### [TASK TO CARRY OUT]
Please swap each "scientific name" in the material below for "binomial name" and write the material out again with everything else unchanged, leaving out the pictures.

____________________

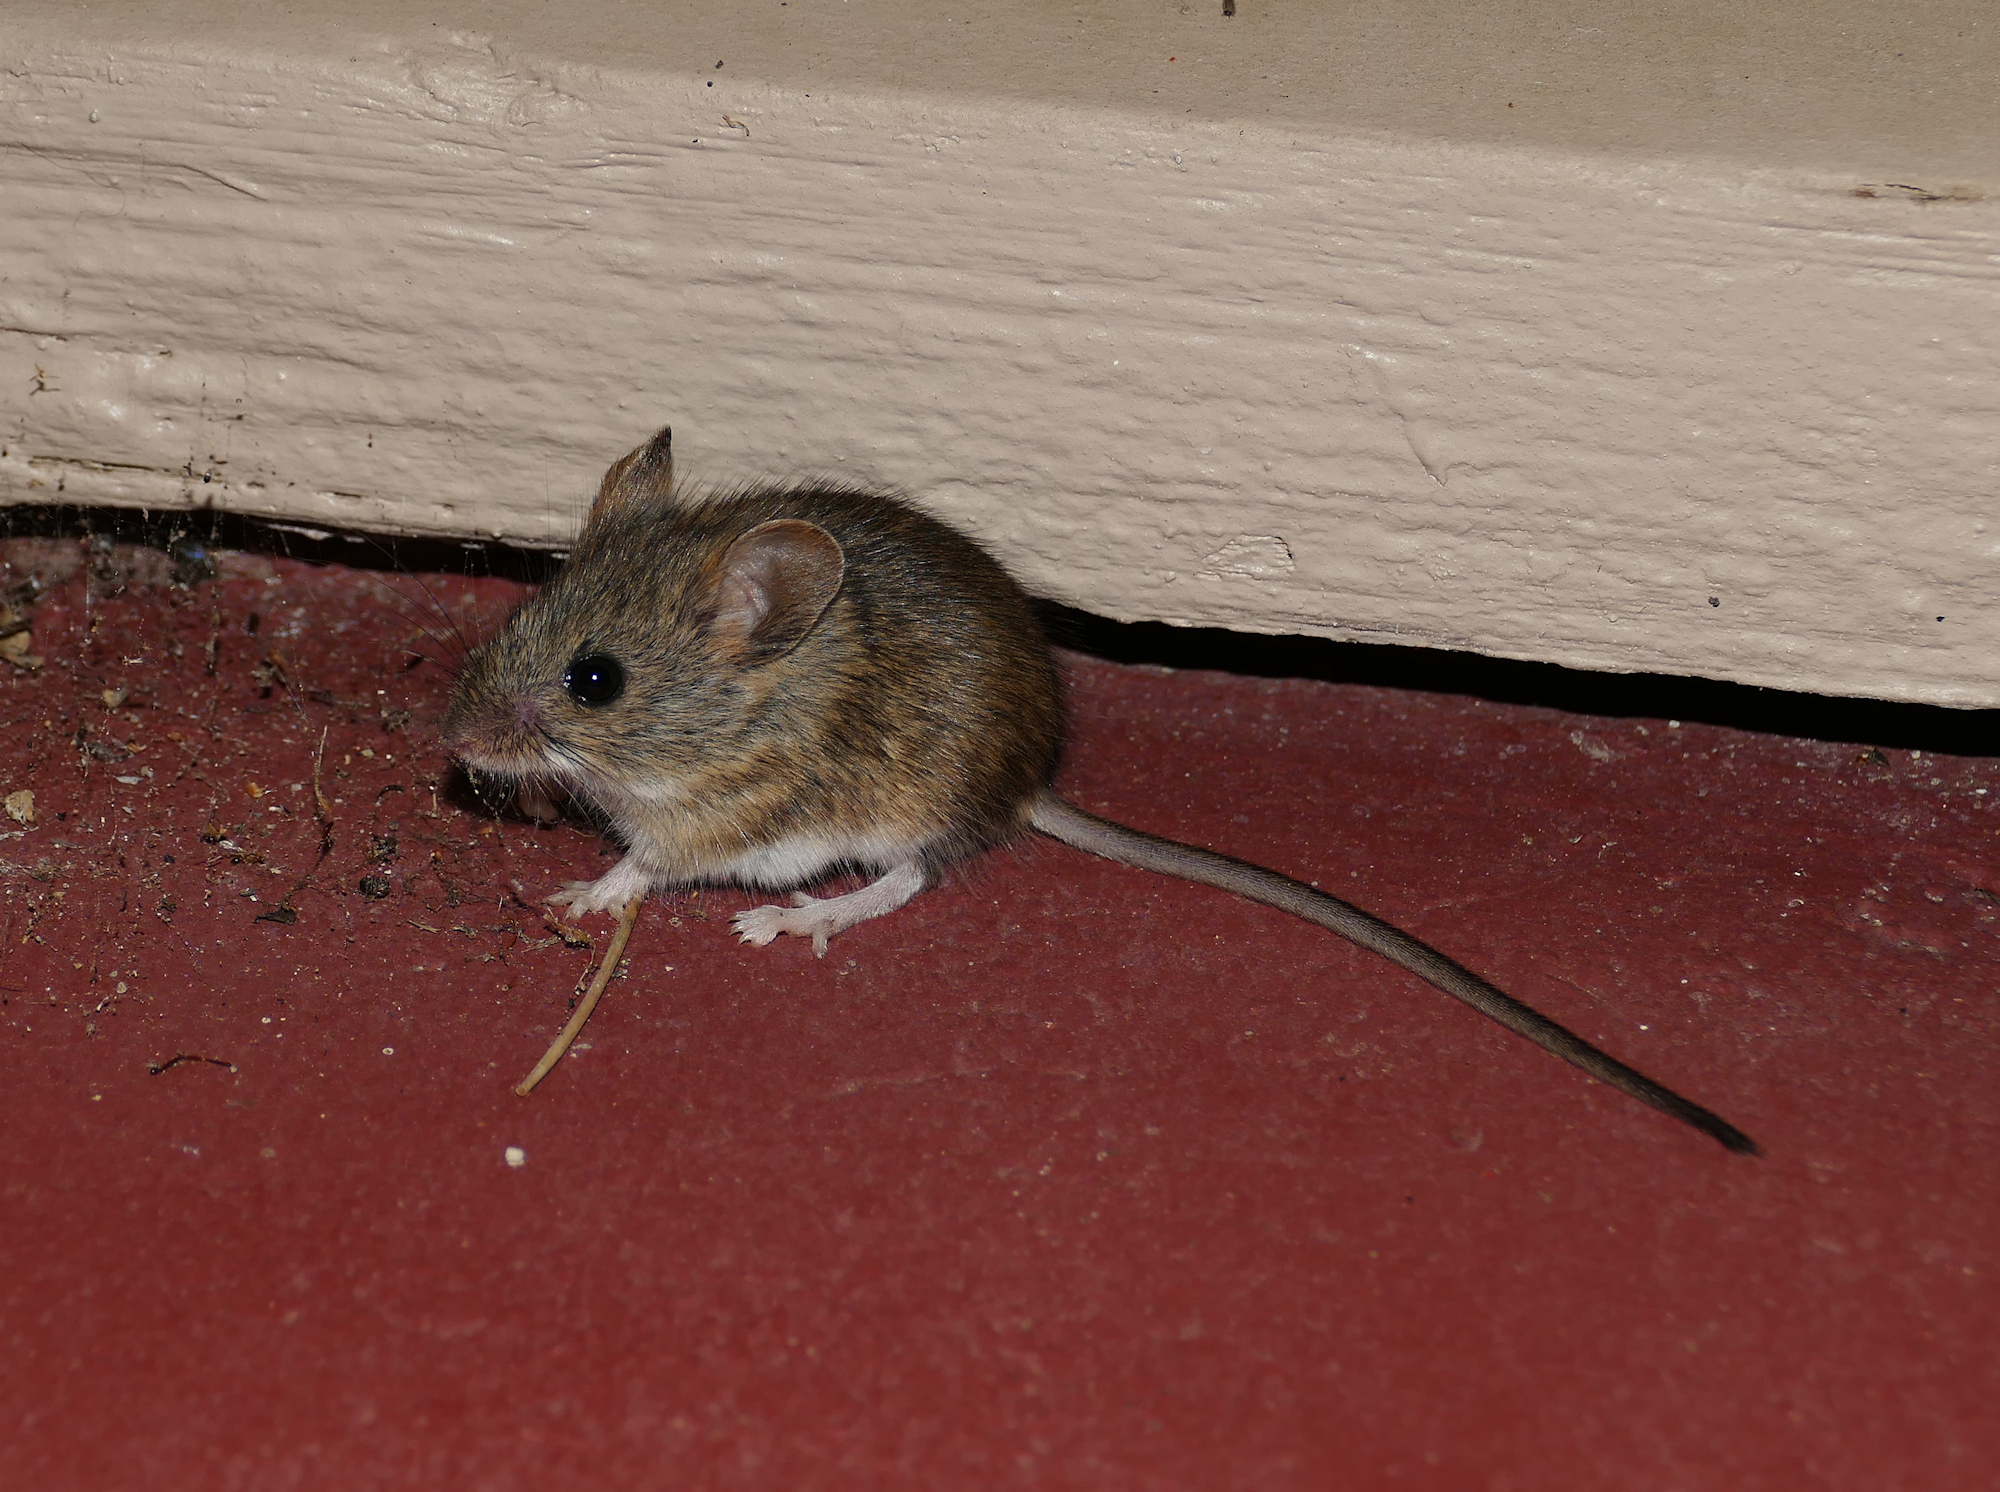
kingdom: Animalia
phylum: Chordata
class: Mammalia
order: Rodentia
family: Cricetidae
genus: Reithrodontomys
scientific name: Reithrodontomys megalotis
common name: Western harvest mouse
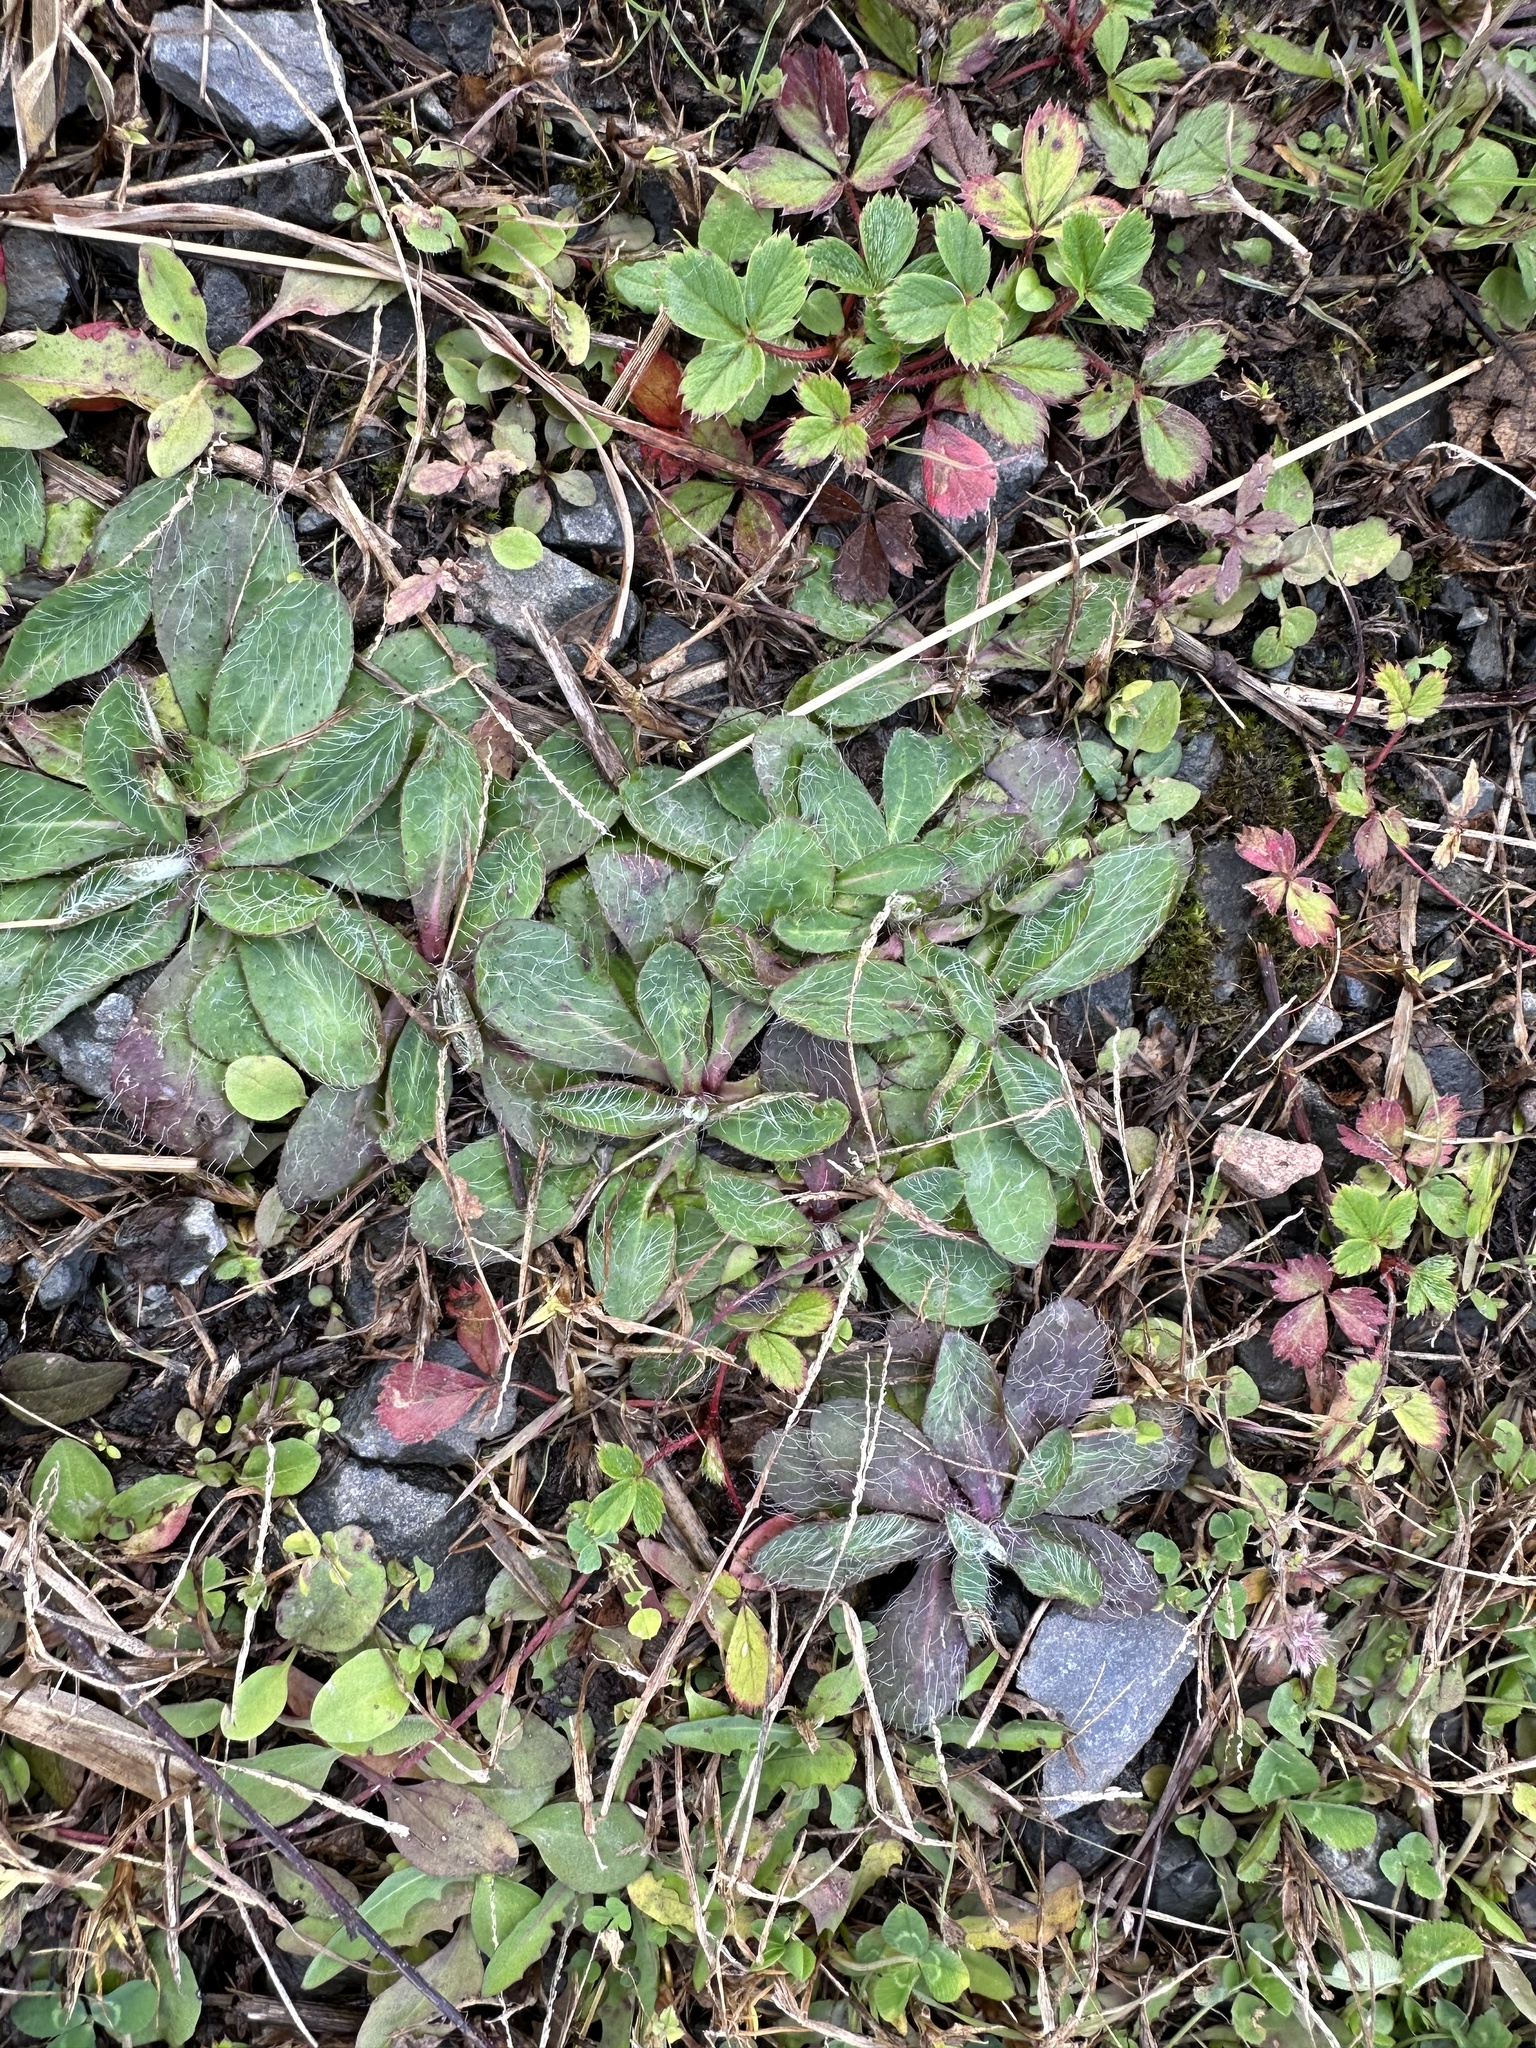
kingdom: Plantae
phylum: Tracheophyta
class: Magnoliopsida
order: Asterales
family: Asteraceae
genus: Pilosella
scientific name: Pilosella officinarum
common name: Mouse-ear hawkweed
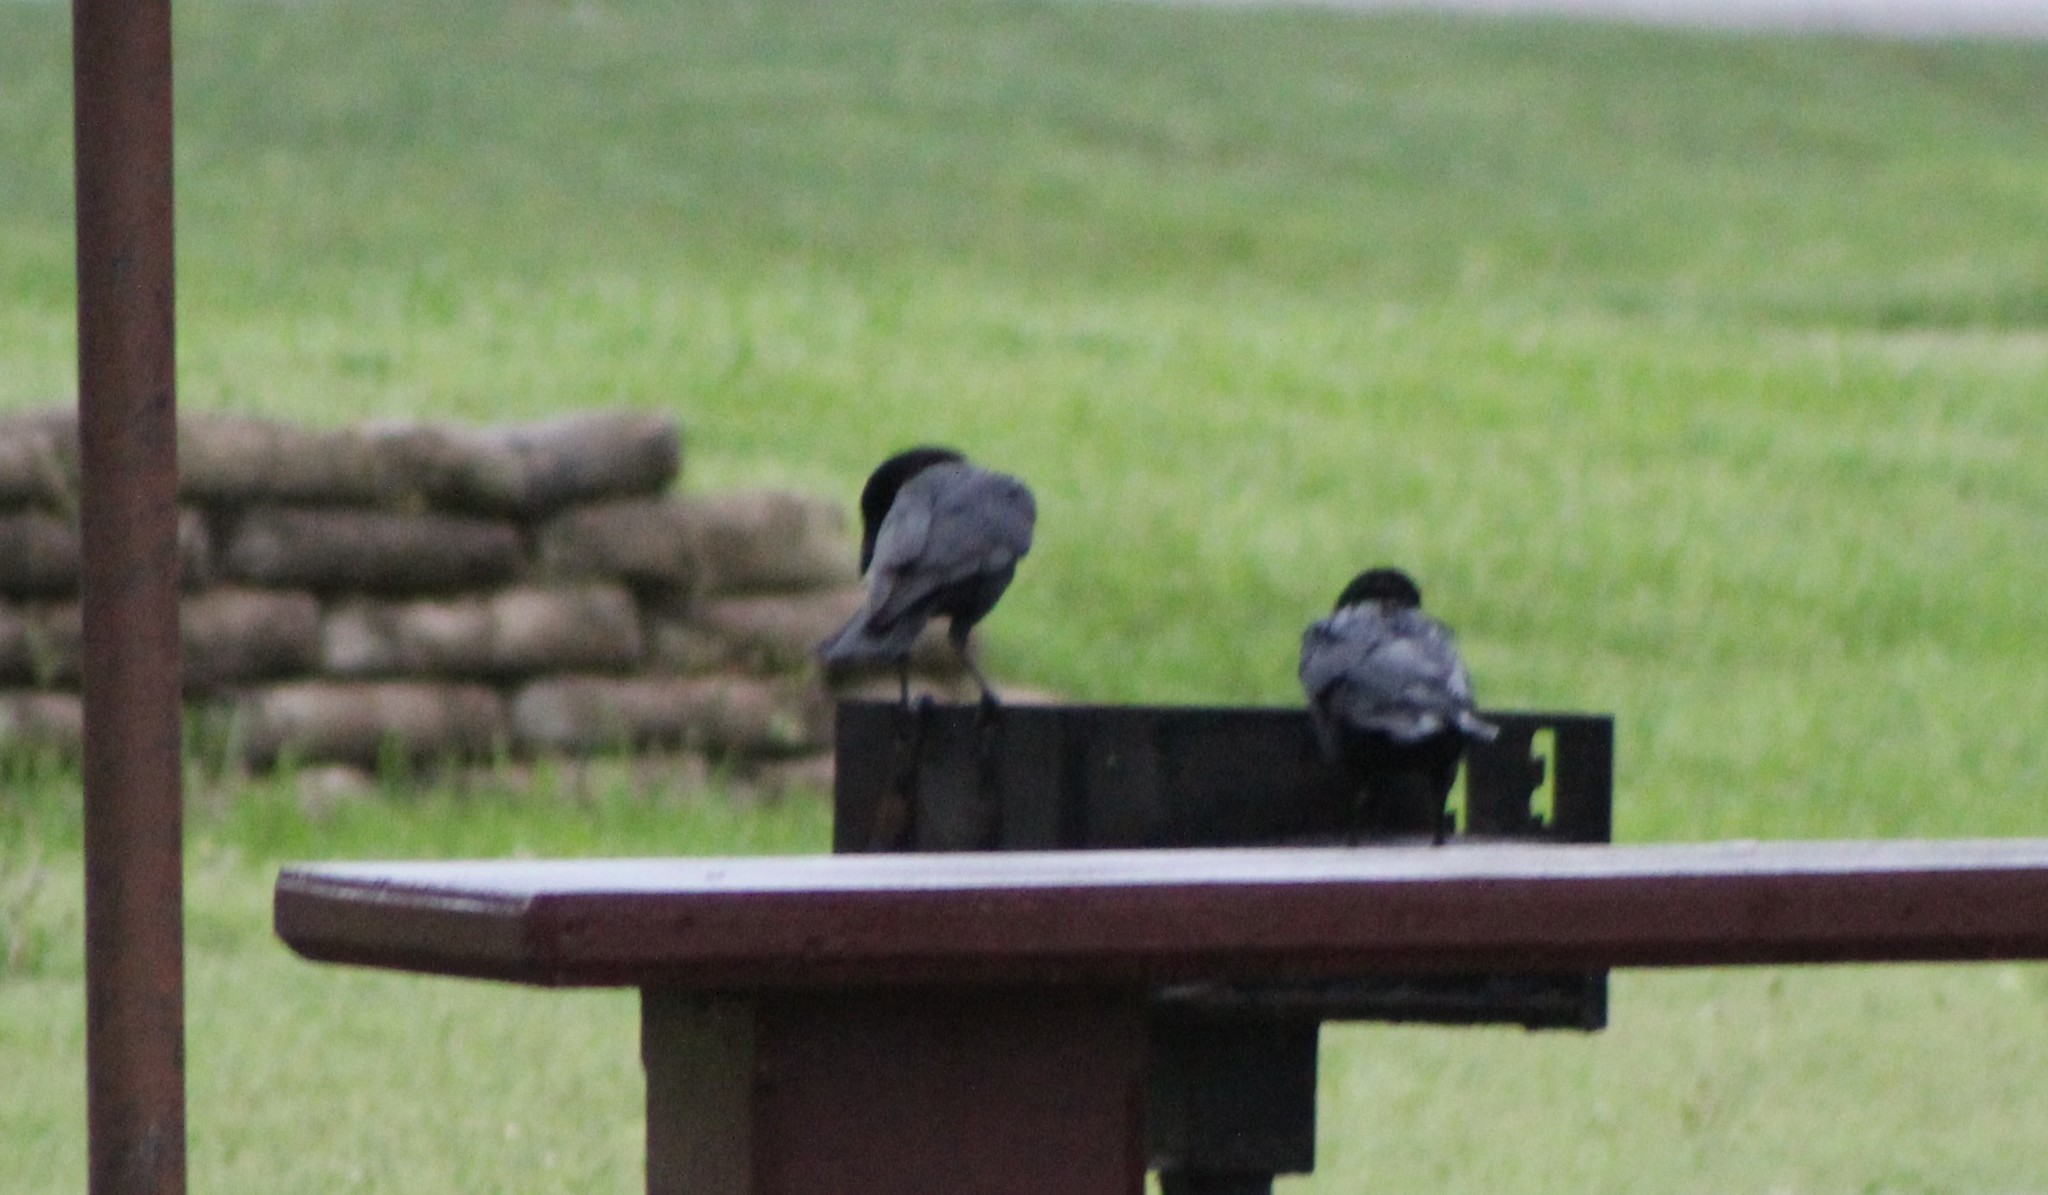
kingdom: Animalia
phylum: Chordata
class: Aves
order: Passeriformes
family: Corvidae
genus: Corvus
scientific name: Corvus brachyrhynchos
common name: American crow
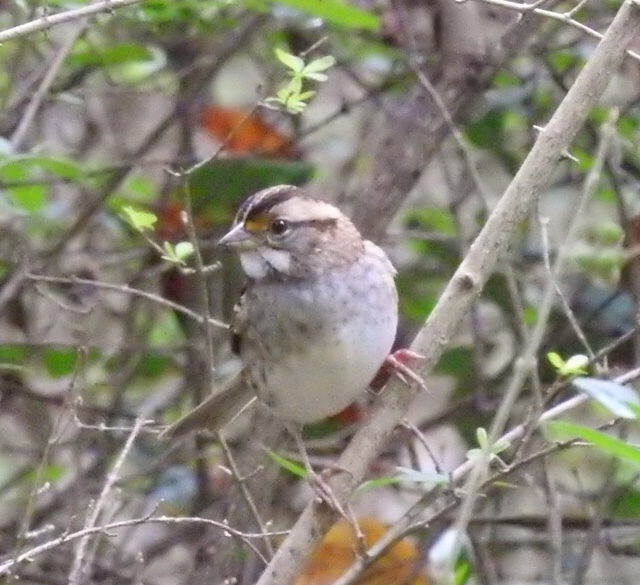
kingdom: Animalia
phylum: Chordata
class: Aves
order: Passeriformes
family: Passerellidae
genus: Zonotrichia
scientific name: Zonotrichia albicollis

____________________

### [SOLVED EXERCISE]
kingdom: Animalia
phylum: Chordata
class: Mammalia
order: Rodentia
family: Cricetidae
genus: Reithrodontomys
binomial name: Reithrodontomys megalotis
common name: Western harvest mouse
kingdom: Plantae
phylum: Tracheophyta
class: Magnoliopsida
order: Asterales
family: Asteraceae
genus: Pilosella
binomial name: Pilosella officinarum
common name: Mouse-ear hawkweed
kingdom: Animalia
phylum: Chordata
class: Aves
order: Passeriformes
family: Corvidae
genus: Corvus
binomial name: Corvus brachyrhynchos
common name: American crow
kingdom: Animalia
phylum: Chordata
class: Aves
order: Passeriformes
family: Passerellidae
genus: Zonotrichia
binomial name: Zonotrichia albicollis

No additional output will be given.